You liked being able to see how many songs (rows) were on each record. However, you don't want to have to use the `albumid` value to look up the name of each album. Therefore, you decide to use an `INNER JOIN` to combine rows from the `tracks` and the `albums` table. 

```
SELECT column_name(s)
FROM tableA
  INNER JOIN tableB 
          ON tableA.column = tableB.column;
```

- `SELECT` the `title` and `COUNT(trackid)` aliased as `No_Songs`. Also `SELECT` the `albumid` field from the `tracks` table (using dot notation).
- `FROM` the `tracks` table, use an `INNER JOIN` to join the `albums` and `tracks` tables. (*Hint: look at the schema above to see which column to join them on.) 
- `GROUP BY` the `albumid` field from the `tracks` table (use dot notation)
- Use `ORDER BY` to sort the results by the `No_Songs` alias in descending order
- Limit your results to just the first five rows

In [None]:
# INNER JOIN the `tracks` and `albums` tables
df = 

# Print your results
df

# Customers

Now you decide to move on and learn more about the company's finances. You know the company has customers all across the world so you decide to query a list of the countries where they live in. 

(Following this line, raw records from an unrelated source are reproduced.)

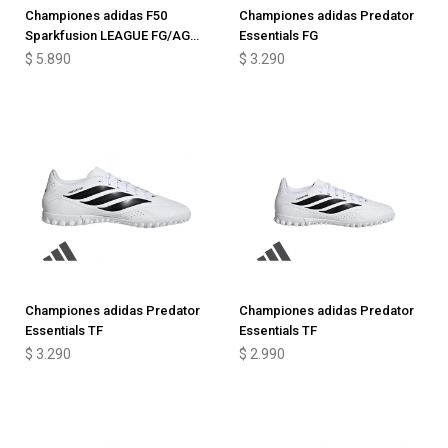
Championes adidas F50
Championes adidas Predator
Sparkfusion LEAGUE FG/AG
Essentials FG
Junior
$
5.890
$
3.290
Championes adidas Predator
Championes adidas Predator
Essentials TF
Essentials TF
$
3.290
$
2.990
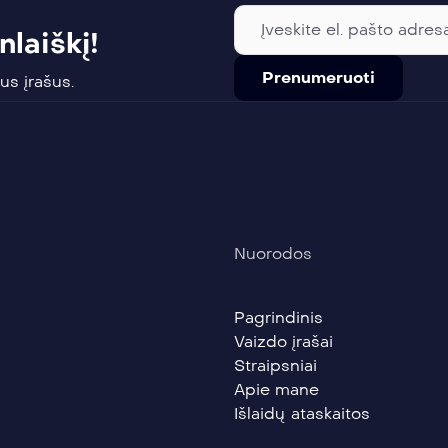
laiškį!
us įrašus.
Nuorodos
Pagrindinis
Vaizdo įrašai
Straipsniai
Apie mane
Išlaidų ataskaitos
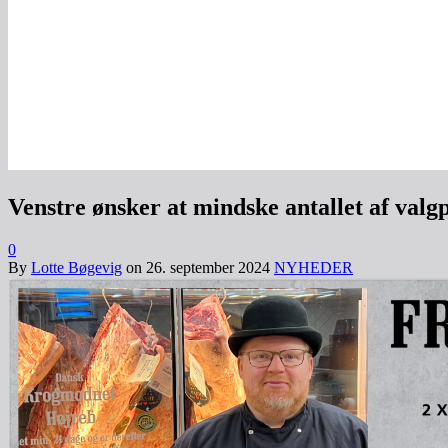
Venstre ønsker at mindske antallet af valg
0
By
Lotte Bøgevig
on
26. september 2024
NYHEDER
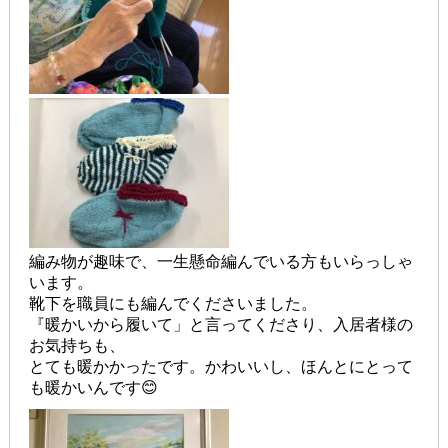
編み物が趣味で、一生懸命編んでいる方もいらっしゃ
います。
靴下を職員にも編んでくださいました。
『暖かいから履いて」と言ってくださり、入居者様の
お気持ちも、
とても暖かかったです。かわいいし、ほんとにとって
も暖かいんです😊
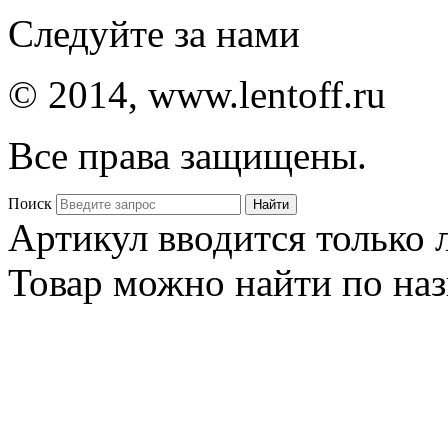
Следуйте за нами
© 2014, www.lentoff.ru
Все права защищены.
Поиск
Артикул вводится только
Товар можно найти по на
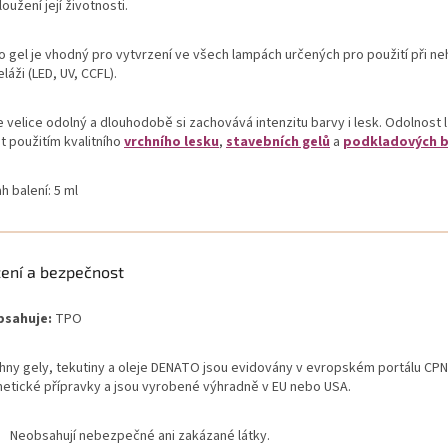
oužení její životnosti.
o gel je vhodný pro vytvrzení ve všech lampách určených pro použití při n
áži (LED, UV, CCFL).
e velice odolný a dlouhodobě si zachovává intenzitu barvy i lesk. Odolnost 
t použitím kvalitního
vrchního lesku
,
stavebních gelů
a
podkladových 
 balení: 5 ml
žení a bezpečnost
bsahuje:
TPO
hny gely, tekutiny a oleje DENATO jsou evidovány v evropském portálu CP
etické přípravky a jsou vyrobené výhradně v EU nebo USA.
Neobsahují nebezpečné ani zakázané látky.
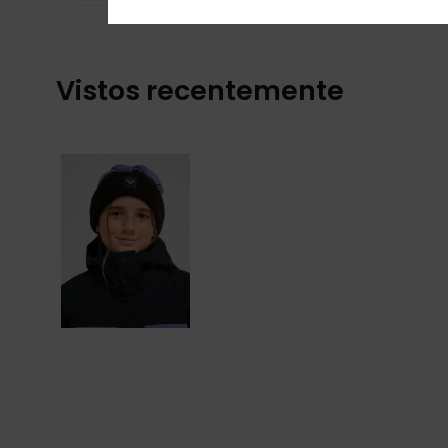
Vistos recentemente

The `invoices` table contains information about the countries the store's customers live in. Start your query by using `SELECT DISTINCT` to find the unique values in the `billingcountries` column. Then use `ORDER BY` to sort your results alphabetically by `billingcountry`.

In [None]:
# Query a list of where the customers live


## International Customers

One of the ideas you're thinking of pitching to the company is an email marketing campaign to customers living outside of the United States. To query your email list:
- `SELECT` the `firstname`, `lastname`, `country`, and `email` fields from the `customers` table.
- Use a `WHERE` clause to exclude customers living in the United States
- Use `ORDER BY` to sort your results by the `country` column in ascending order

In [None]:
# Query email addresses for customers outside the USA


## Customers Per Country

Hmm, that's a lot of different countries to try to target. Instead, you decide to find out which of those countries have the largest number of customers using the database's `invoices` table.

In [None]:
# Find the countries with the largest number of customers


## Total Sales

The number of customers is important but you are starting to think that finding out which countries have the highest total sales might be a better strategy. *Hint: instead of COUNT, you will need to use a different aggregate function*

In [None]:
# Find the countries with the highest sales


## Email Provider

Finally, you noticed a few customers still had an `aol.com` email address, so you are not sure how up-to-date the email addresses are in the company's database. For this final exercise, query the `customers` table to find only those customers with a `gmail.com` address.

In [None]:
# Query for only Gmail addresses


Even though you didn't modify any of the company's data, it is always good practice to commit and close your database connection every time!

In [None]:
# Commit any changes
conn.commit()

In [None]:
# Close the database connection
conn.close()

Before submitting this assignment on Canvas, please be sure to run `Kernel` &mdash; `Restart & Run All`!